I got a good look at her teeth and claws. I don't think she wanted to be petted.


----------



## dannymalcolmtrapper (12 mo ago)

Martin Looker said:


> I got a good look at her teeth and claws. I don't think she wanted to be petted.


worth a shot or might turn out to this 🤕


----------



## Martin Looker (Jul 16, 2015)

My Grandson has been trying for 2 years to catch one back there and I get one after season closed and in a coyote set.


----------



## dannymalcolmtrapper (12 mo ago)

Martin Looker said:


> My Grandson has been trying for 2 years to catch one back there and I get one after season closed and in a coyote set.

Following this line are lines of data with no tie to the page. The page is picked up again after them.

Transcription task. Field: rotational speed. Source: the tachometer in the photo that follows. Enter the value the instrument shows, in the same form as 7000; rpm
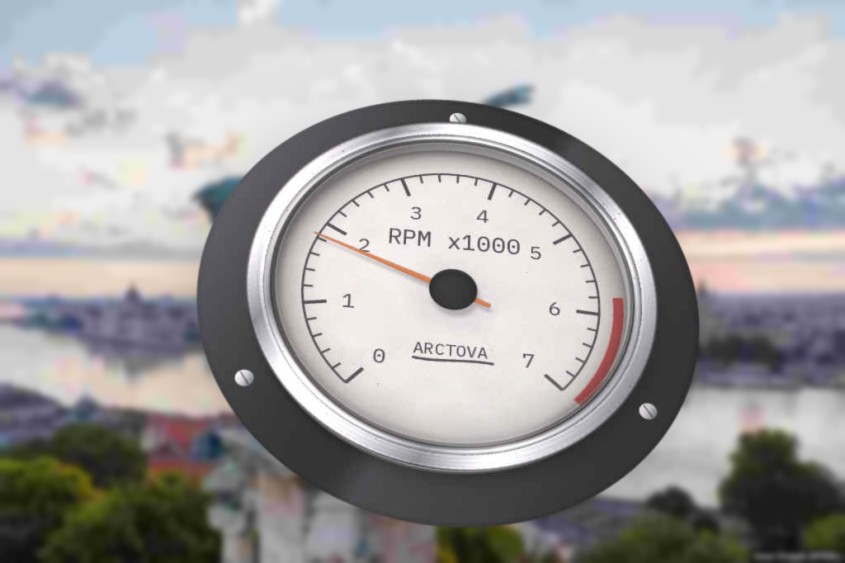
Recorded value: 1800; rpm
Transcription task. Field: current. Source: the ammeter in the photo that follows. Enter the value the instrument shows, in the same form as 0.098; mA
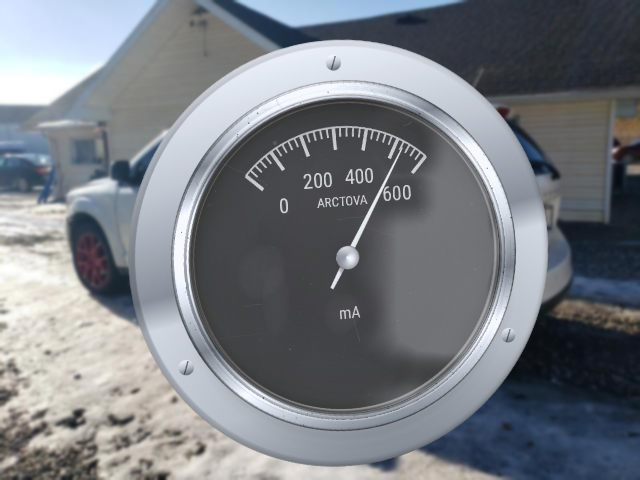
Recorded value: 520; mA
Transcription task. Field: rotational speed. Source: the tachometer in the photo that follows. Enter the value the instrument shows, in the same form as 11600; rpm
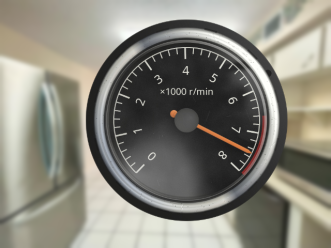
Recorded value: 7500; rpm
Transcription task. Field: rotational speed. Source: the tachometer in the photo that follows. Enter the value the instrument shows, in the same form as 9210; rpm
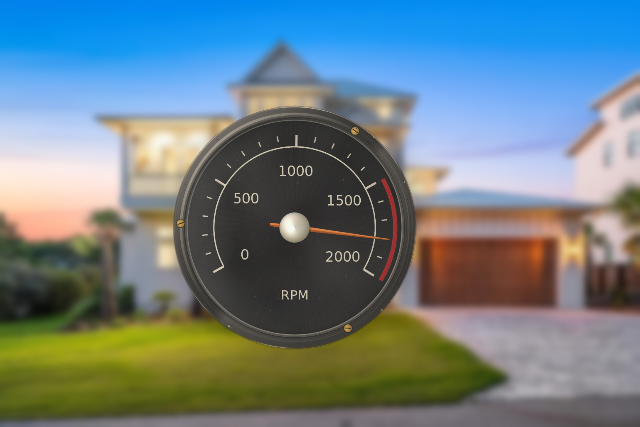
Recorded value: 1800; rpm
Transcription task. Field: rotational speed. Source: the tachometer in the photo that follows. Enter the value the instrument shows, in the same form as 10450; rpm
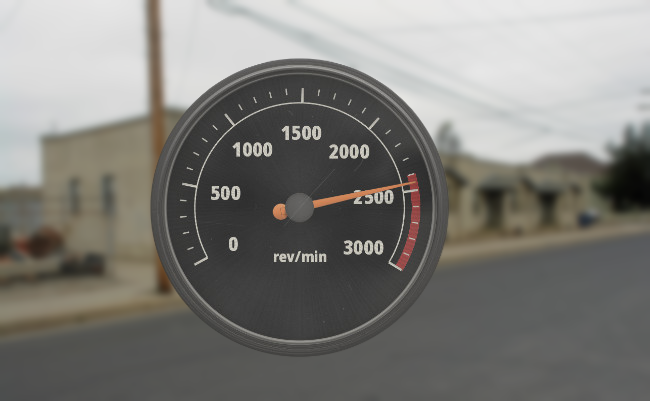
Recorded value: 2450; rpm
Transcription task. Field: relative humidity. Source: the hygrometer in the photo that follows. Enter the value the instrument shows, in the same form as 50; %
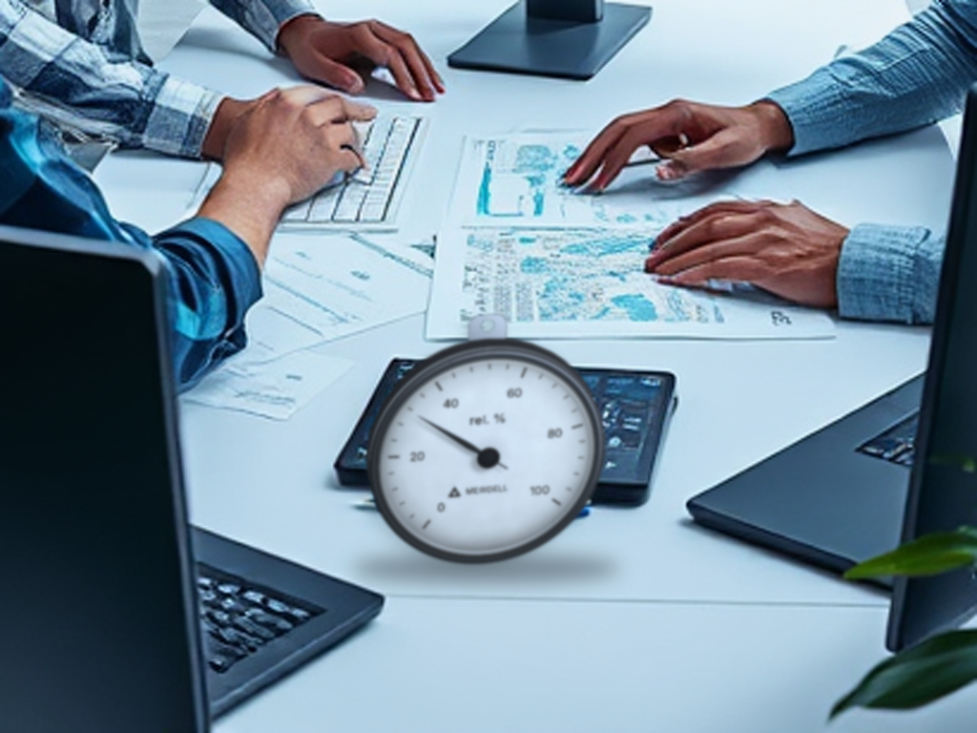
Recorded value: 32; %
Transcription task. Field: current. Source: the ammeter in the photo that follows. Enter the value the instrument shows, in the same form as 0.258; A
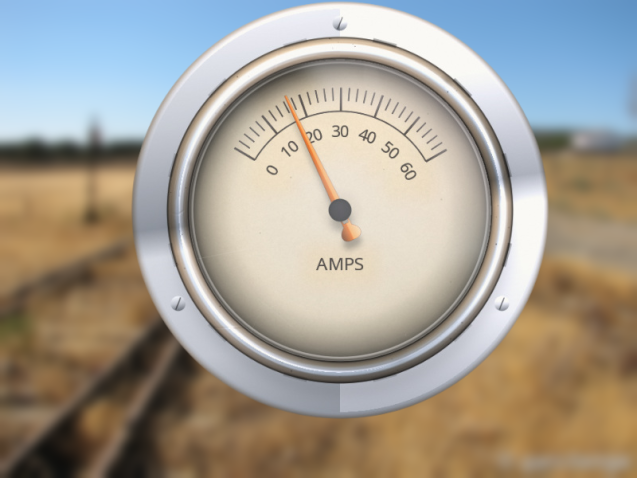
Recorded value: 17; A
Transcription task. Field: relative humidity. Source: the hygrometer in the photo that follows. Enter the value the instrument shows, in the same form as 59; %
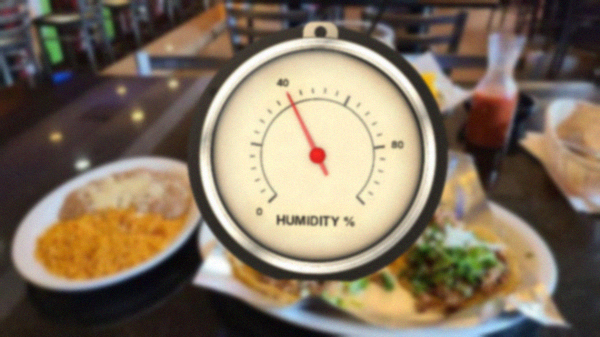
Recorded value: 40; %
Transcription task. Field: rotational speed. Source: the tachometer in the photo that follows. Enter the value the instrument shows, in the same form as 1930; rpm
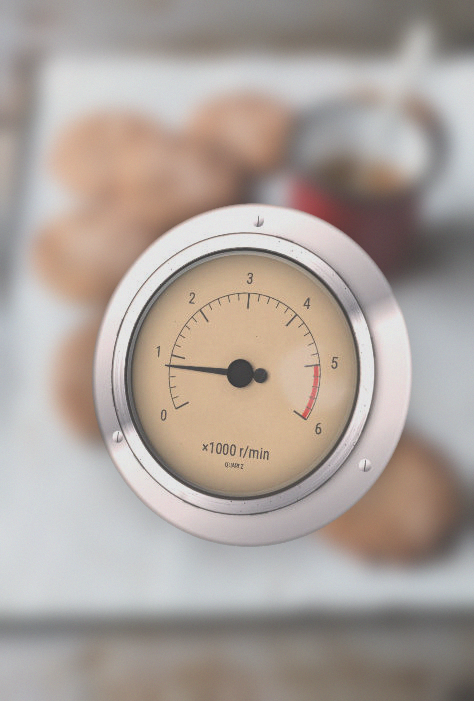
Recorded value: 800; rpm
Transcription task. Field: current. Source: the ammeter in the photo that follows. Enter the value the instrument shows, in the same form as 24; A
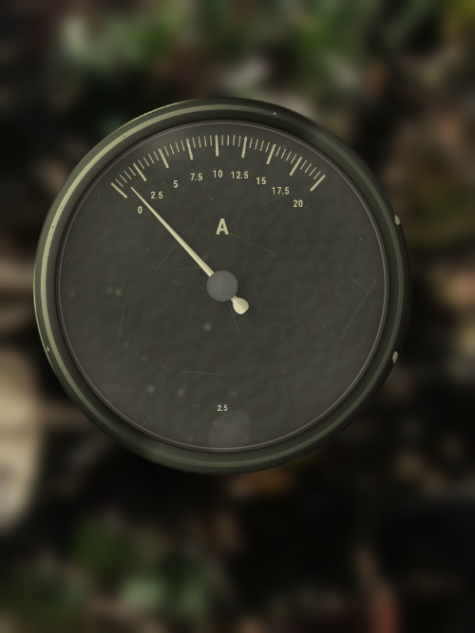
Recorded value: 1; A
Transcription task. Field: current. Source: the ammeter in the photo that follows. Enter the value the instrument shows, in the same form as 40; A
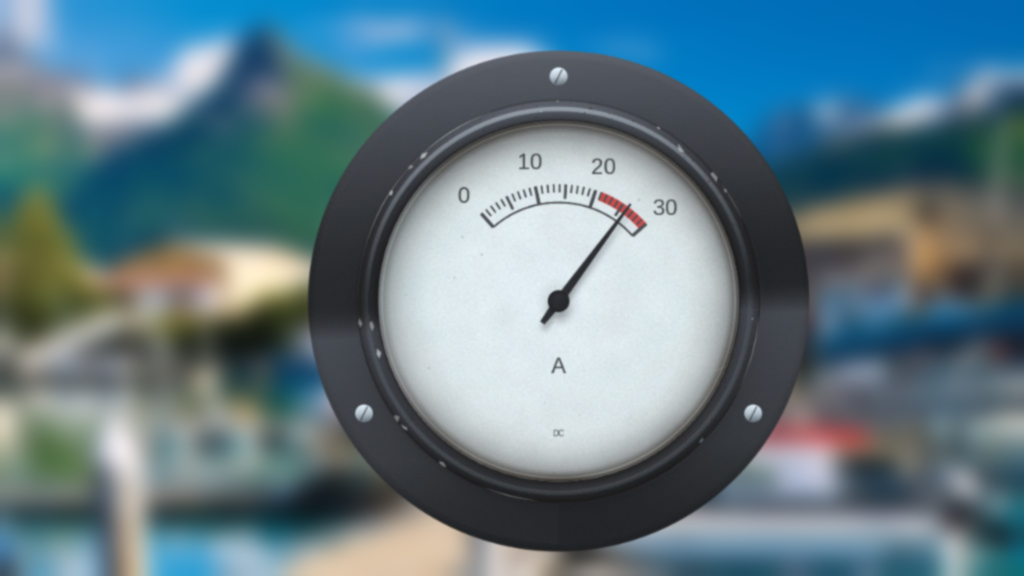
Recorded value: 26; A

i want one but also dont really want to trap one just to realease it but anyway congrations on the catch


----------



## mofo (Oct 9, 2009)

Wow that is awesome!


----------



## Spade (Feb 20, 2007)

Martin:
Pretty looking kitten, glad you got to release it. Maybe next year you'll be able to get an adult.
If I can find the picture I'll show what a boot looks like if you get into the catch circle.


----------



## GIDEON (Mar 28, 2008)

Martin Looker said:


> Went back to cut some wood and check my coyote trap and I found a small bobcat looking at me. It was fun figuring out how to release it, but she is long gone now.
> View attachment 814186


Try this way,



__ https://www.facebook.com/video.php?v=2652050211502293


----------



## DEDGOOSE (Jan 19, 2007)

Nice shot... My favorite critter

Girl on my FB in MT just trapped 43" cat... She threw it on the smoker, said it was better than mountain lion...


----------



## old graybeard (Jan 19, 2006)

Awesome


----------



## Martin Looker (Jul 16, 2015)

I can see where you could pickup a coyote like that but a cat also uses all four feet. I think I would have two shredded legs. 😆


----------